'Öldürmeyen mermi güç verir'
ABONE OL

15 Temmuz 2016… Türk milletinin asla unutamayacağı bir tarih ve Türk demokrasi sürecinde önemli bir dönüm noktası. Darbe başarısızlıkla sonuçlandı. Cumhurbaşkanı Recep Tayyip Erdoğan’ın liderliğindeki Türkiye ise bu musibetten eskisinden daha güçlü çıktı. O gece hem şahsım hem de çoğu Türk açısından modern Türk milletinin yeniden doğuşu niteliğinde oldu. Türk milleti o gün kendini tankların önüne attı. Vatandaşlar darbecilere karşı çıplak elleriyle göğüs gerdi. Darbecilere karşı koymak üzere sokağa çıktılar ve demokrasinin zaferini, demokrasi döneminin mimarı olan liderlerinin yanında olduklarını ilan ettiler. 

ESKİYİ TAMİR DÖNEMİ

Erdoğan, Başbakanlığa geldikten sonra barış elini uzatıp sevgi ve muhabbeti her yana yaydı. Tarihi bir düşmanlığın ardından Ermenilerle barıştı. Bu arada Irak ve Suriye ile iş birliğini geliştirme yoluna gitti. Bunu yaparken de kendi milletinin evlatları olan Kürtleri de unutmadı. Şehirlerinin, köylerinin geçmişte yasaklanmış olan Kürtçe isimlerini iade etti. Resmi olarak Kürtçe hutbeye izin verdi. Buna bağlı olarak Kürtçe yayın yapan bir televizyon kurdu. Bütün bunlar ve fazlası bir mucizeydi; maddi manevi bir karışımdı. Türkiye, sadece çağlara uzanan muazzam tarihi olan bir ülke değil; Türkiye, büyük bir İslam ülkesi olarak sahip olduğu gücüyle, büyüyen dev ekonomisiyle dikkat çeken bir ülkedir. Bu ekonomi Erdoğan döneminde dünyanın en büyük ekonomilerinden biri haline geldi. 

TÜRKİYE VE ERDOĞAN 

Erdoğan ülkesine yeni ufuklar açmış bir liderdir. O, babadır, gözetmendir, eğitmendir, öğretmendir, arkadaştır, öğütçüdür. Onu anlama fırsatı bulamamış genç bir kuşak var olsa da bu kuşak Türkiye’deki tecrübe sayesinde artık Erdoğan gibi muazzam bir liderin hayatını parantez içinde özetlemenin mümkün olmadığını çok iyi bilmektedir. 
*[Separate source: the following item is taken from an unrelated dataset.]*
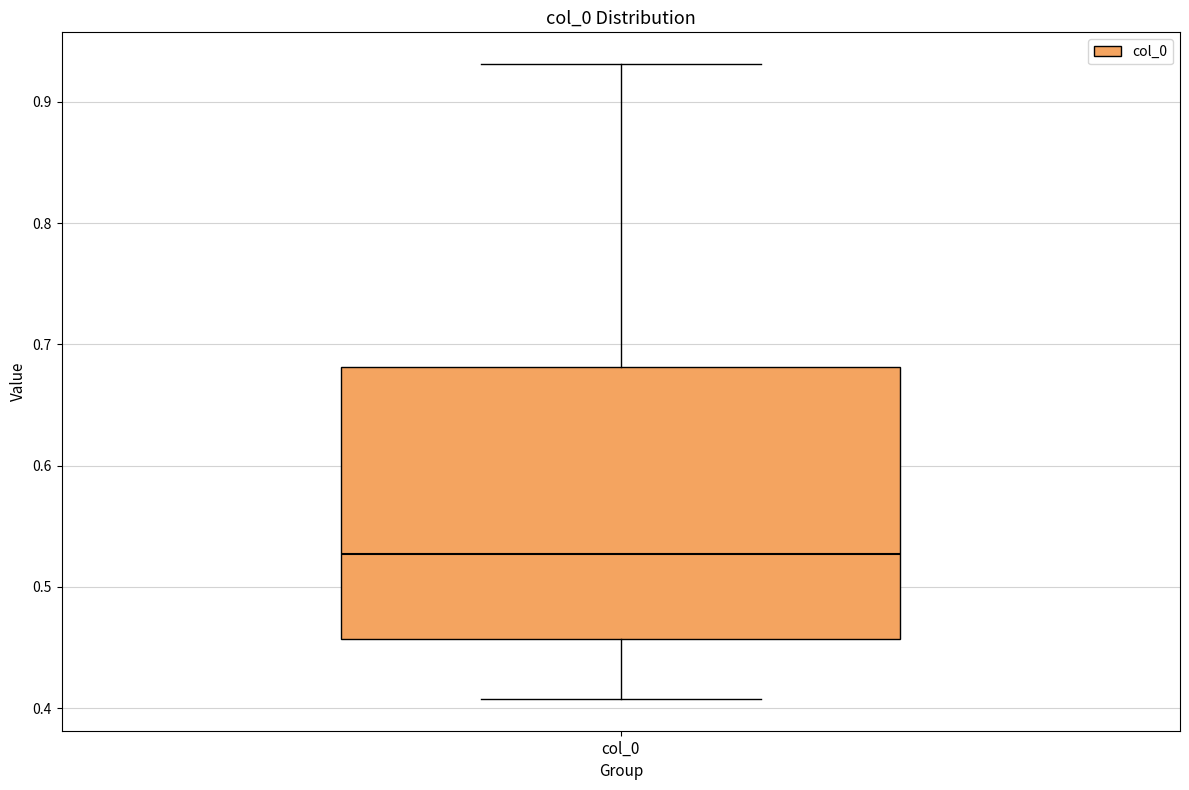

Transcribe this box plot: give where the median line is, the range the box spans, and where the two whiskers end, as read against the y-axis. The values are not printed on the chart, so give them approximately, as read against the axis.

median 0.53, box 0.46 to 0.68, whiskers 0.41 to 0.93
Erdoğan düşünceleri ve düşleriyle, sadece kendi vatandaşları için değil, farklı dilleri, dinleri, milliyetleriyle dünyanın dört bir yanından gelmiş misafirleri için de onurlu bir hayat kurma projesiyle dipdiri ayakta durmaktadır. 

Ancak Türkiye tevazu sahibi bir ülkedir. İnsanı hayretler içinde bırakan şey ise söz konusu tevazuun altında muazzam büyüklükte bir sağduyu, nezaket, kuvvet, kendini bilme, sezgi, titiz teşhis ve başkasına duyulan saygının yatıyor olmasıdır. Bu etkenler, güçlü ve müreffeh toplumların yakalandığı kibirlernme hastalığını Türkiye toplumundan uzak tutan etkenler olmuştur. 

Büyük Türkiye’yi inşa eden Erdoğan sadece Türkler için değil, bütün Müslümanlar için, İslam için bir lider olmayı, bir önder olmayı hak ediyor. O İslam ki ona tutunmayı bıraktığımız an, bizim kaderlerimizi bir eden birçok şeyi kaybettik.